Did you get yours from cheese monger or supermarket?

Alex C said...

If you end up going to the Gavroche, it's well worth having a go at their triple creme Vacherin which is phenomenal.

The one you tried I usually take along to join the Christmas cheeseboard, and it's astonishing what it'll do to a silver spoon left in it overnight. Pretty gruesome - looks like a day old black eye.

I'm off to one of Mien Tay / Battersea Mess tonight with a mate though we'd divert to Battersea Mess if you fancied trying it out. 7.30 is pretty short notice...

Dan said...

Hahahah nice post on the horrors of a truly ripe cheese. Well done Chris for having the steely resolve to ignore the rotten corpse like smell and tuck in. You're a braver man than me.

I really like the seasonal aspect of this cheese, you wont see them again till Christmas now.

I've had a few Vacherin, and personally prefer them when they're not quite so ripe.

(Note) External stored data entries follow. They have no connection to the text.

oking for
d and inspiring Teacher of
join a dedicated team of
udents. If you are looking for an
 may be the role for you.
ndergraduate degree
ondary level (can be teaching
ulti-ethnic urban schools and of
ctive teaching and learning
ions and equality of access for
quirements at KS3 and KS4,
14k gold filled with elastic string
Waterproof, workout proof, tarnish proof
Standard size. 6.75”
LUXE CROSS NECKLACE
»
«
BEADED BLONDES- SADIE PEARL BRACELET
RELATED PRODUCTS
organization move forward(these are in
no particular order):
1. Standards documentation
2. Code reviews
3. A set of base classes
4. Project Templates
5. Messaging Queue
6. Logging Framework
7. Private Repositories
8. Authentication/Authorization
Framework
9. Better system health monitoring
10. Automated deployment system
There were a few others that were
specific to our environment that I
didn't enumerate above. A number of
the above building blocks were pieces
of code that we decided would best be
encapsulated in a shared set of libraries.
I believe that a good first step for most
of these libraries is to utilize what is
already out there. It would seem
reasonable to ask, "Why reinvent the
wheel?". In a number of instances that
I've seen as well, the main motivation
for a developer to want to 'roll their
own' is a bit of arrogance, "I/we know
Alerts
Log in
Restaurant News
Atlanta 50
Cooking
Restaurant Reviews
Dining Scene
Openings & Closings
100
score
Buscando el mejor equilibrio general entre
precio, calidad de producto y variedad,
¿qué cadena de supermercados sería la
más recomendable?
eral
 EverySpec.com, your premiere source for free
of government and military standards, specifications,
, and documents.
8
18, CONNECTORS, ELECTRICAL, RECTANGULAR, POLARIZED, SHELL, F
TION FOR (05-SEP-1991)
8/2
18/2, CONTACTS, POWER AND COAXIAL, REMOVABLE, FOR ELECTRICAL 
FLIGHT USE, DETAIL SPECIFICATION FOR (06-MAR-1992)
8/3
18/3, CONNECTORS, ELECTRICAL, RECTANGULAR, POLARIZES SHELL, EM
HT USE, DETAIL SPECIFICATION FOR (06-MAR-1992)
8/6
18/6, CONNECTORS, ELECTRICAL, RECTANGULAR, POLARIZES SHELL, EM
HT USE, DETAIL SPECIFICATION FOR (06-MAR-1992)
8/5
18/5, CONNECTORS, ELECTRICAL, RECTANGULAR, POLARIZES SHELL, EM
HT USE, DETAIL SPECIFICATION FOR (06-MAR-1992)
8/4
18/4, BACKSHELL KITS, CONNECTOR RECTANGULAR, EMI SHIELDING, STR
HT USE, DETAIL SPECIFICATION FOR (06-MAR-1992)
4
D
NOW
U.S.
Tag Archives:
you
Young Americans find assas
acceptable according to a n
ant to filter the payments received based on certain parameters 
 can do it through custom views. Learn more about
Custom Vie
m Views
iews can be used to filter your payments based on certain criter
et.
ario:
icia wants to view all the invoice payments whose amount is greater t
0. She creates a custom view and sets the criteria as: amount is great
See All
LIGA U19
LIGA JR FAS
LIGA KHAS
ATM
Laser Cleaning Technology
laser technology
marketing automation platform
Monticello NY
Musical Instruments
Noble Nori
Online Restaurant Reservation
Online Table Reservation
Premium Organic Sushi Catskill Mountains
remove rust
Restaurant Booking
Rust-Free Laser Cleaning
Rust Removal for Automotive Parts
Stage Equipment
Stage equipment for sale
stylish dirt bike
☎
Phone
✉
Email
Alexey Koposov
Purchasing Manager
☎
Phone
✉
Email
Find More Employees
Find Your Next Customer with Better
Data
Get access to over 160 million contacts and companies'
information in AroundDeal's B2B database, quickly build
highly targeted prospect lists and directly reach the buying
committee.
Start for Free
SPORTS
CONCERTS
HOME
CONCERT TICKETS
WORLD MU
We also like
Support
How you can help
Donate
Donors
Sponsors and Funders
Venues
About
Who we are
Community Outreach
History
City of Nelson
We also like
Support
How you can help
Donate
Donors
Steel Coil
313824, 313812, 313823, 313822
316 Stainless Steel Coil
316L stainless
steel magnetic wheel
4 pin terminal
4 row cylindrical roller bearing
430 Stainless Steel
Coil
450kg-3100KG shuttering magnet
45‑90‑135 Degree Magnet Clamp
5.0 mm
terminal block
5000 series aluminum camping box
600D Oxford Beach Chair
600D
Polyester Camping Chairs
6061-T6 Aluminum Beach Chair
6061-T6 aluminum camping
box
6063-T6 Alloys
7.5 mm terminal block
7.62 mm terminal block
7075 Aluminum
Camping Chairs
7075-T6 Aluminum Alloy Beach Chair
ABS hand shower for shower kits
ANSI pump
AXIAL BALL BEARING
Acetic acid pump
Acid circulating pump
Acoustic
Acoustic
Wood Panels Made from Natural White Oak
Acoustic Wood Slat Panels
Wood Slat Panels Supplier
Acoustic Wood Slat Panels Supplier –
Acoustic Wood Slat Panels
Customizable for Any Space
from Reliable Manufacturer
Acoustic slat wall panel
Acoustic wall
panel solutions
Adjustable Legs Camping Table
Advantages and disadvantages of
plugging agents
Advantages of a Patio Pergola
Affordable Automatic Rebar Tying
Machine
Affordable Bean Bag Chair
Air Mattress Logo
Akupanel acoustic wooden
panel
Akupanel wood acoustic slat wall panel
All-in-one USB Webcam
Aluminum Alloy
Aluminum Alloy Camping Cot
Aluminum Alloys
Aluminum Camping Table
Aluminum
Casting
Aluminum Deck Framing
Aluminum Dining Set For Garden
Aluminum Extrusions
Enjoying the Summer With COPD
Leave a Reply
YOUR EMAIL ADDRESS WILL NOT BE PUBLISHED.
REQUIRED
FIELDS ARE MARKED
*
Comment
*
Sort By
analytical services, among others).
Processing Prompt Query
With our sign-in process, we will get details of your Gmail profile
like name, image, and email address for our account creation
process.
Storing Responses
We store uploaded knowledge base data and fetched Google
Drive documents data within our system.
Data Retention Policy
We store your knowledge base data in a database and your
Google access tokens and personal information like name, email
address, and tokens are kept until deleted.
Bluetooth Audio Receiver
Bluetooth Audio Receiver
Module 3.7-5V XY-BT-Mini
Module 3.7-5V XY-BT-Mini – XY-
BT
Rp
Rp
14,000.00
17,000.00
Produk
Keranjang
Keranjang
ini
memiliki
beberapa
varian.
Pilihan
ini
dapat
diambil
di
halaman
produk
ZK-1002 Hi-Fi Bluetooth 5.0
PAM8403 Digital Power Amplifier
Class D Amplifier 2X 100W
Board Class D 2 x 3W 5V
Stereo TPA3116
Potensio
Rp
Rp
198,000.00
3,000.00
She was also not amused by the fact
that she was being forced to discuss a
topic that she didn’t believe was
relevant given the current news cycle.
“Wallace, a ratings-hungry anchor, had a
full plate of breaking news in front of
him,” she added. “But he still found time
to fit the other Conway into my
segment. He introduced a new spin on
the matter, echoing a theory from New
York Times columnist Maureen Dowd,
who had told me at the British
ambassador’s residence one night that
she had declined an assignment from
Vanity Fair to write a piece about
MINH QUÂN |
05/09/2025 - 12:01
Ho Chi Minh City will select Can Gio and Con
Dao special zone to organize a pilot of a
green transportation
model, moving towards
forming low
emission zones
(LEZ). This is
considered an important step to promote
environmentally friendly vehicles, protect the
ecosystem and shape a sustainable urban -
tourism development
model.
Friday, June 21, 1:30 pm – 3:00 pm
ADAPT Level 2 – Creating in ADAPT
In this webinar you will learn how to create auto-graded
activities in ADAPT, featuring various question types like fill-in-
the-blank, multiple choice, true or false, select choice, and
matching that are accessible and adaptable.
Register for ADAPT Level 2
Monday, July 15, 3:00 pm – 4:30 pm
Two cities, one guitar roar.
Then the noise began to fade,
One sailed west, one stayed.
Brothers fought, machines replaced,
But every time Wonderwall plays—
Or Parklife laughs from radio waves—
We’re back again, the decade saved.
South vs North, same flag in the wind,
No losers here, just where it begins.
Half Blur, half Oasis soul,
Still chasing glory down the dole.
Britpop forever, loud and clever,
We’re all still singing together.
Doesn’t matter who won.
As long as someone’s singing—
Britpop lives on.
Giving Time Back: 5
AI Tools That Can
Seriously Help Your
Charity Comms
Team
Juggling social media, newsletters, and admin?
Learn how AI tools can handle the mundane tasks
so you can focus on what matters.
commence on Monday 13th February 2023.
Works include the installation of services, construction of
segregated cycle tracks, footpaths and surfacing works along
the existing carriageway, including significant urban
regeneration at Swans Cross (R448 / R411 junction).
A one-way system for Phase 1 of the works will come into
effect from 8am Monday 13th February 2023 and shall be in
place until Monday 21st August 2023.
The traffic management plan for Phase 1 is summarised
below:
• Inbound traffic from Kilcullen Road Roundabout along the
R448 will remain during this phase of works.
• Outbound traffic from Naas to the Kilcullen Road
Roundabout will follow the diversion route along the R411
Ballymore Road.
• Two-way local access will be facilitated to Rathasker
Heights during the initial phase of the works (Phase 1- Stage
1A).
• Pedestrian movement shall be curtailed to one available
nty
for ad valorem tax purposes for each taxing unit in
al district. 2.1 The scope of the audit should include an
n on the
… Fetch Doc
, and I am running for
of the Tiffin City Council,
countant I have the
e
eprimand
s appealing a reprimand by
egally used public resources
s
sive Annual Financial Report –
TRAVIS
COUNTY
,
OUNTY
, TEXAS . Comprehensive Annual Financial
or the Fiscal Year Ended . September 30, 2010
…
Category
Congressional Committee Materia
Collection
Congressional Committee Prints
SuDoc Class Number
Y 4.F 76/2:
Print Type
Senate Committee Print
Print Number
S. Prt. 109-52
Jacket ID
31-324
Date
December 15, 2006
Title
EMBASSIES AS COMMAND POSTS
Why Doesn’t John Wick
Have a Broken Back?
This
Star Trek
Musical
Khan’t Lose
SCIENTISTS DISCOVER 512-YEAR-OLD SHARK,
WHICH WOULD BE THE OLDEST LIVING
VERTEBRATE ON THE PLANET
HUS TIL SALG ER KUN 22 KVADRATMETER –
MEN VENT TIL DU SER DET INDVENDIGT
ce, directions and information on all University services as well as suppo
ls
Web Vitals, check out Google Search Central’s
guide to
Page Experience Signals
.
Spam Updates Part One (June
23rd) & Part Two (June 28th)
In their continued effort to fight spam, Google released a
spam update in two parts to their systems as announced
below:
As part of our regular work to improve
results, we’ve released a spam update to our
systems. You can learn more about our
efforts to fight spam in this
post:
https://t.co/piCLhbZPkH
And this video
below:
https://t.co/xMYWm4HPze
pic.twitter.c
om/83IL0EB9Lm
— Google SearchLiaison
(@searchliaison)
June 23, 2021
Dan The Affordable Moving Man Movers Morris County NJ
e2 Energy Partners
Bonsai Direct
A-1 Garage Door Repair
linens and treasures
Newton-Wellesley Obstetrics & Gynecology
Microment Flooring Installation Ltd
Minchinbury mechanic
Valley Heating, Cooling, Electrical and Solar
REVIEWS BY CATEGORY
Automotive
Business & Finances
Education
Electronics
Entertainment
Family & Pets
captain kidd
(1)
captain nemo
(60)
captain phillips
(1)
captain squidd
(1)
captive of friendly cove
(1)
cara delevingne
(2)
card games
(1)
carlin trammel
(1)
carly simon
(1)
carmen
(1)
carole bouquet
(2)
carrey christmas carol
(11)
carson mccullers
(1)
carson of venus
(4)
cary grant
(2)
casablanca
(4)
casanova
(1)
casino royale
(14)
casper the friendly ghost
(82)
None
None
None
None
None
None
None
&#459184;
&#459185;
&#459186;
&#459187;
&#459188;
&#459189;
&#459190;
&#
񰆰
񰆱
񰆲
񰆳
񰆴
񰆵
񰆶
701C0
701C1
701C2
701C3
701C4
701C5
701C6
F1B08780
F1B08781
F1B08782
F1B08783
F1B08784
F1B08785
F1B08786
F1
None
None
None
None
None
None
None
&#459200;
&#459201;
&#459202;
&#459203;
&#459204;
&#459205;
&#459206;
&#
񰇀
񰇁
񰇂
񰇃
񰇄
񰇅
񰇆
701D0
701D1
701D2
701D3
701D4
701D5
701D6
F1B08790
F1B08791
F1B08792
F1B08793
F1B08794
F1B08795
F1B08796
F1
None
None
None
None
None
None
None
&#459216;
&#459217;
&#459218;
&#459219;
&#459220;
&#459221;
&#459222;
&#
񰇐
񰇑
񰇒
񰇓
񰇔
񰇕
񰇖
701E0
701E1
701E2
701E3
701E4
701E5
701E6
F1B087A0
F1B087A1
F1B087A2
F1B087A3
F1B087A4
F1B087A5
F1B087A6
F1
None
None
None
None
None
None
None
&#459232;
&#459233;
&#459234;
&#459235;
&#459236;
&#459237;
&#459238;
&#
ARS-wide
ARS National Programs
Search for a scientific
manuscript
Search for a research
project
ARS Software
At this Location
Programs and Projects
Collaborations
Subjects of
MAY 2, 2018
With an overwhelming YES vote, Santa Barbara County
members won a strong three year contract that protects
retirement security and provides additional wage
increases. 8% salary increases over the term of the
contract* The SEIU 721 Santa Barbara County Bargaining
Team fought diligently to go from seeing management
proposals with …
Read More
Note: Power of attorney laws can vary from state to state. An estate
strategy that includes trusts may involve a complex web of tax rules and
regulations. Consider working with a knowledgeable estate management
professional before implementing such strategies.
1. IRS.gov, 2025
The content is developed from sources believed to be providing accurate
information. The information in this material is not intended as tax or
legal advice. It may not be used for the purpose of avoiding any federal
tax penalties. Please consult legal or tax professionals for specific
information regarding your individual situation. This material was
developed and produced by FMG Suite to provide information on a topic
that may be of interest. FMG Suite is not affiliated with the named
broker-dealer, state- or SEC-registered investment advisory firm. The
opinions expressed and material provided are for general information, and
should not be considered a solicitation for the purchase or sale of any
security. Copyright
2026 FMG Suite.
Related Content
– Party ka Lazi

I also reckon they are superlative baked and spooned onto bread with some cornichons on the side.

Ally Smith said...

I brought home a Vacherin from Megeve last week and have to say was rather disappointed in the level of ripeness - opposite end of the spectrum! Still, great cheese though!

Ncf21 said...

According to "cheese legend" Vacherin is best eaten higher than 1000m above sea-level (ie. where it is made) as it has more taste and much less stink. I can vouch for this after bringing one back from skiing hols - as the bus drove down the mountain the smell got worse and worse, everyone on board evidently looking around to find the guilty corpse/party. We tried keeping it in the garage at home but even there it stank the house out and my dad threw it away...

Chris Pople said...

Kavey: Was from Waitrose!

Alex C: Sorry, missed you again. As you may have noticed by now, last night I was paying over the odds for rather humdrum food at Ceviche.

Ncf21: I have sympathy for both you and your dad.

Rowena said...

I picked one up last month at a traveling french market in the suburbs of Milan. The cheese vendor had an opened vacherin out on the counter (now that's one way to either lure 'em in or chase 'em away) and when we asked "what is that SMELL?", he promptly offered us a taste. We fell in love with it instantly, and when we told him that we really like stinky cheese, he suggested to wait a month before eating it, then when we're ready to serve it, put some minced garlic and a splash of white wine on the top and bake. What bliss! Our whole kitchen smelled like a ton of dirty gym socks!

Unknown said...

I was given one of these as a gift from a French colleague after it was mentioned in a book I was reading - "A Year in the Merde". Put it in my luggage for the flight home, and while waiting for it on the baggage carousel I could smell my case before I saw it!! Not a pleasant smell at all but love the taste of it.